Anayasa'ya inanırsanız...
Düşünce ve ifade... Basın... Örgütlenme gibi "özgürlükler" mevcut.
İzleyenler bilir...
Ben, şahsen, kendim...
"301" gibi yasak ile cezaların kaldırılmasından yanayım... Lakin, bir tek orada kalmamaktayım.
Israrla demekteyim ki...
"Düşünce ve ifade özgürlüğü"nü (iyi bir iş yaparak) çok savunan nice gazetecinin, belli konularda asla "düşünce, düşünme, ifade, yazma, basma, basın, iletişim özgürlükleri" filan yok.
Kimi bunu dert etmez; kimi dertlenir de mesele edemez; kimi de bunu bize açıklamak, sansüre maruz kaldığını yazabilmek için yıllarca bekler.

* _Etkinlik 1_
Belge alıntısına göre Anayasa'ya inanılırsa hangi özgürlükler mevcuttur?
* _Etkinlik 2_
Belge alıntısının "Anayasa'ya inanırsanız..." sözlerinden "için yıllarca bekler." sözlerine kadar olan kısmını, "gazetecinin" yerine "yazarın" koyarak güncelleyin.
Bu liste, belge alıntısından ayrı bir kaynaktan alınmıştır.

* _Gösterilen liste_
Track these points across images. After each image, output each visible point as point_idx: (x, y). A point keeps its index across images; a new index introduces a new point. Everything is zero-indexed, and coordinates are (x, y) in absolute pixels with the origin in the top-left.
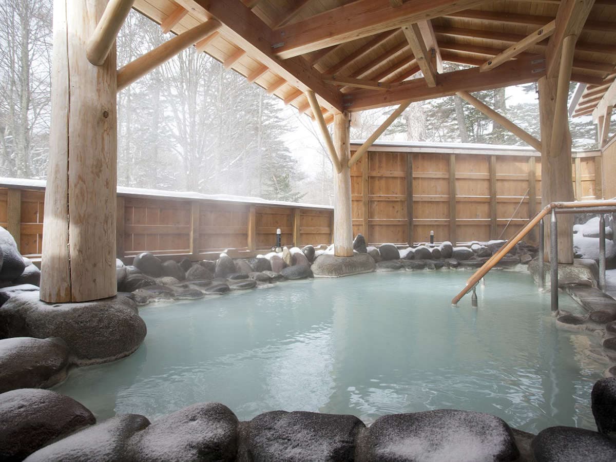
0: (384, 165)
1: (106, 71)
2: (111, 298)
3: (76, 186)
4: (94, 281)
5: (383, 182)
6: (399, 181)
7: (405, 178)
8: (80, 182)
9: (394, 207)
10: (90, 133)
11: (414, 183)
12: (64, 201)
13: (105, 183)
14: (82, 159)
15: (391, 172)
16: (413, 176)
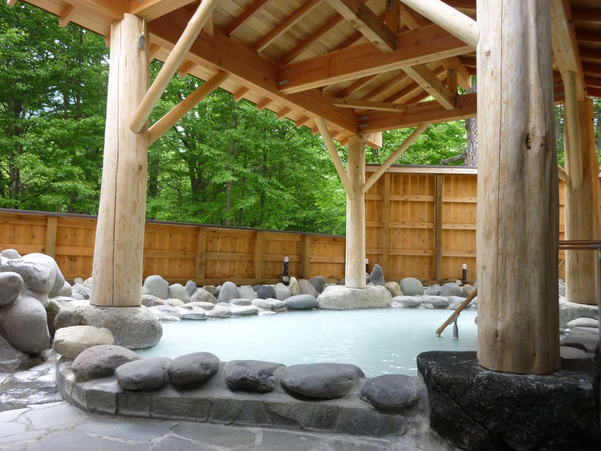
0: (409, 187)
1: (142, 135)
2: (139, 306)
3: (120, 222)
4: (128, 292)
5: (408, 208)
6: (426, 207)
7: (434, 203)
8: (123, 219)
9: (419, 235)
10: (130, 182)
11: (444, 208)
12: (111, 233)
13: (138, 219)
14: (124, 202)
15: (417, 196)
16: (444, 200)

---

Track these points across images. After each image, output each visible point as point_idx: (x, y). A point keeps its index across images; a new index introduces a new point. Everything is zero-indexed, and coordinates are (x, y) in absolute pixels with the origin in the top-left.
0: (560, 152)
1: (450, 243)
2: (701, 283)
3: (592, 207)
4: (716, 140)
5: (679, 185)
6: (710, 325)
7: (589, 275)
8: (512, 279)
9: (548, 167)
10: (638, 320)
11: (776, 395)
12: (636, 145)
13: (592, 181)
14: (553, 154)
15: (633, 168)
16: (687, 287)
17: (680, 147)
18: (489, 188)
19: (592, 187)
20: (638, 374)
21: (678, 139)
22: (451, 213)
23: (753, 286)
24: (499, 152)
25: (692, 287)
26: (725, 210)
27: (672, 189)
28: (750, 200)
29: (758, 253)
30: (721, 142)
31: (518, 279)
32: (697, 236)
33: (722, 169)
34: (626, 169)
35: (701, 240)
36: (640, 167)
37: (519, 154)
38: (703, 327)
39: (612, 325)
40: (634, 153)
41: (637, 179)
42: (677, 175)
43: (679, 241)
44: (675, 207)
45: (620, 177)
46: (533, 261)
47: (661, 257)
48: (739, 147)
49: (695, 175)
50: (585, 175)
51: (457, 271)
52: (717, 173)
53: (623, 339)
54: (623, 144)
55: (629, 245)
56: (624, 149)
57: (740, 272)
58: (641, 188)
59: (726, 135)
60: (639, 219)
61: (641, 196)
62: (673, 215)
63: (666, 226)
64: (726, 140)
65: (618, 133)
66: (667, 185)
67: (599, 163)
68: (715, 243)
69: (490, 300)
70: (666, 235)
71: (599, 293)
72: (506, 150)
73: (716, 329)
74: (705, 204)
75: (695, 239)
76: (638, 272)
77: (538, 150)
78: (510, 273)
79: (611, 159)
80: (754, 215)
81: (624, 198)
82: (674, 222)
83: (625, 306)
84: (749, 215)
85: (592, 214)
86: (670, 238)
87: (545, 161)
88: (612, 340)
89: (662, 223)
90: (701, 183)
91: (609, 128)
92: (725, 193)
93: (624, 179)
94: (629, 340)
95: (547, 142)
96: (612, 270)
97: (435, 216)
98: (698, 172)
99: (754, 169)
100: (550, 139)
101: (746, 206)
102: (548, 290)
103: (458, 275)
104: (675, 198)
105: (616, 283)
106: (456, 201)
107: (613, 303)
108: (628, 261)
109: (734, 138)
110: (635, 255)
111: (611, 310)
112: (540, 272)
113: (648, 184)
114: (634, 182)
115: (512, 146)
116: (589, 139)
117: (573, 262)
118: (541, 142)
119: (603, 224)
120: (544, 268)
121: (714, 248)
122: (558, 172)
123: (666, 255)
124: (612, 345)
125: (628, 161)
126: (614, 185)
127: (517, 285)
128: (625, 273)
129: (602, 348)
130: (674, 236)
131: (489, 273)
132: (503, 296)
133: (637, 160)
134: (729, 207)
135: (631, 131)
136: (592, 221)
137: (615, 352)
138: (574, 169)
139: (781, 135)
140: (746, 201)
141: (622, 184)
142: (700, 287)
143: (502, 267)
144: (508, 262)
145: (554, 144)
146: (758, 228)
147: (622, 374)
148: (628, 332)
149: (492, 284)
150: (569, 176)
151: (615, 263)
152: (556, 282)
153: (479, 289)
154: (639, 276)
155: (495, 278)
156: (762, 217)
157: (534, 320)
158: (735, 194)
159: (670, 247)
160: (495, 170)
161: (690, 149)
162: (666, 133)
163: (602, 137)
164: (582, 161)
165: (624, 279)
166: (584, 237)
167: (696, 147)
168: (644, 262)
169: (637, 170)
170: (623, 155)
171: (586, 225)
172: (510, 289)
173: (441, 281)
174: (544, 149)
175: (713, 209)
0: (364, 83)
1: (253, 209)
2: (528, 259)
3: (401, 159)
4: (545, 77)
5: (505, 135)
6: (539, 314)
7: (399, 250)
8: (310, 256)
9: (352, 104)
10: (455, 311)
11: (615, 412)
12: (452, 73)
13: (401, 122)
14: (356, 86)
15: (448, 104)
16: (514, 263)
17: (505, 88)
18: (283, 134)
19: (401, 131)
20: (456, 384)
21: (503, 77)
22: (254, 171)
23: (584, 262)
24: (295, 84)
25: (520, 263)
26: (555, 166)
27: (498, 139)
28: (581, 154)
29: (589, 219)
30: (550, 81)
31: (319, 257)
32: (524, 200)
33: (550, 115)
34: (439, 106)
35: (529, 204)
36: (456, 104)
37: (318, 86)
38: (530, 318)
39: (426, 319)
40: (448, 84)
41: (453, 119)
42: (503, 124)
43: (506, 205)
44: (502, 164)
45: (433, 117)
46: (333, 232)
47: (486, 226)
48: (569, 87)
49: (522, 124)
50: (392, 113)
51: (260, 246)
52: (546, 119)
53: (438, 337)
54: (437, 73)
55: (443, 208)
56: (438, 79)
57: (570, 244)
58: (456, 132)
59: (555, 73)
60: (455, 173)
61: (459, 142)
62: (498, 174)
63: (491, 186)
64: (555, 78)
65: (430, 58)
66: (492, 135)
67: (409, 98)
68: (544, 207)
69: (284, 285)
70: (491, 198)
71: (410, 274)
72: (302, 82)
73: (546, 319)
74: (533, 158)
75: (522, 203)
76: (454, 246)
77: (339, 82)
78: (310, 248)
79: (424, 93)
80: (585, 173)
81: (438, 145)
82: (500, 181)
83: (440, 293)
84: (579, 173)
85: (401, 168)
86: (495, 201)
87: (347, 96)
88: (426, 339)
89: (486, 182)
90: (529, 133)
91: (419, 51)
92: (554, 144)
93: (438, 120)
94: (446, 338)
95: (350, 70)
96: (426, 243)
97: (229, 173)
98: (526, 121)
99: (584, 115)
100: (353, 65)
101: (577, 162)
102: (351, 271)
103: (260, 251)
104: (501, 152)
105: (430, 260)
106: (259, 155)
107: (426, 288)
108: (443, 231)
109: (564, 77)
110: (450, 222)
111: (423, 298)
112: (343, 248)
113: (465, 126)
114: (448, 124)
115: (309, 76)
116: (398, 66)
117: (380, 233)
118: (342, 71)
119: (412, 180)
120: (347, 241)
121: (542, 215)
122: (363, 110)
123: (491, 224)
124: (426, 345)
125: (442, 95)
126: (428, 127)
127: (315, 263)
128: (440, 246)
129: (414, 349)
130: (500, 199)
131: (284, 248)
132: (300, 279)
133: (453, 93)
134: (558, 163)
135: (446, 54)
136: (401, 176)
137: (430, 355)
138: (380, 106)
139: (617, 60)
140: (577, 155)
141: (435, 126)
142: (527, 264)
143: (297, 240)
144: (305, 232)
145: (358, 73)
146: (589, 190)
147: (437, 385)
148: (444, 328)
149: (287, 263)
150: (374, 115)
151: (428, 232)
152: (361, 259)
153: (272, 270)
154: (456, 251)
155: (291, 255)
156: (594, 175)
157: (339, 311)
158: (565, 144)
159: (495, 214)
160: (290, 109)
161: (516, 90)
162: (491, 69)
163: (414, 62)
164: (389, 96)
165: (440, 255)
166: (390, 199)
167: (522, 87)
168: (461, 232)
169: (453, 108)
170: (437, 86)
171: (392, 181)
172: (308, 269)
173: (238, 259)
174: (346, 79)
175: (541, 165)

* _Görev yanıtı 1_
Düşünce ve ifade, basın ve örgütlenme özgürlükleri.

* _Görev yanıtı 2_
Anayasa'ya inanırsanız...
Düşünce ve ifade... Basın... Örgütlenme gibi "özgürlükler" mevcut.
İzleyenler bilir...
Ben, şahsen, kendim...
"301" gibi yasak ile cezaların kaldırılmasından yanayım... Lakin, bir tek orada kalmamaktayım.
Israrla demekteyim ki...
"Düşünce ve ifade özgürlüğü"nü (iyi bir iş yaparak) çok savunan nice yazarın, belli konularda asla "düşünce, düşünme, ifade, yazma, basma, basın, iletişim özgürlükleri" filan yok.
Kimi bunu dert etmez; kimi dertlenir de mesele edemez; kimi de bunu bize açıklamak, sansüre maruz kaldığını yazabilmek için yıllarca bekler.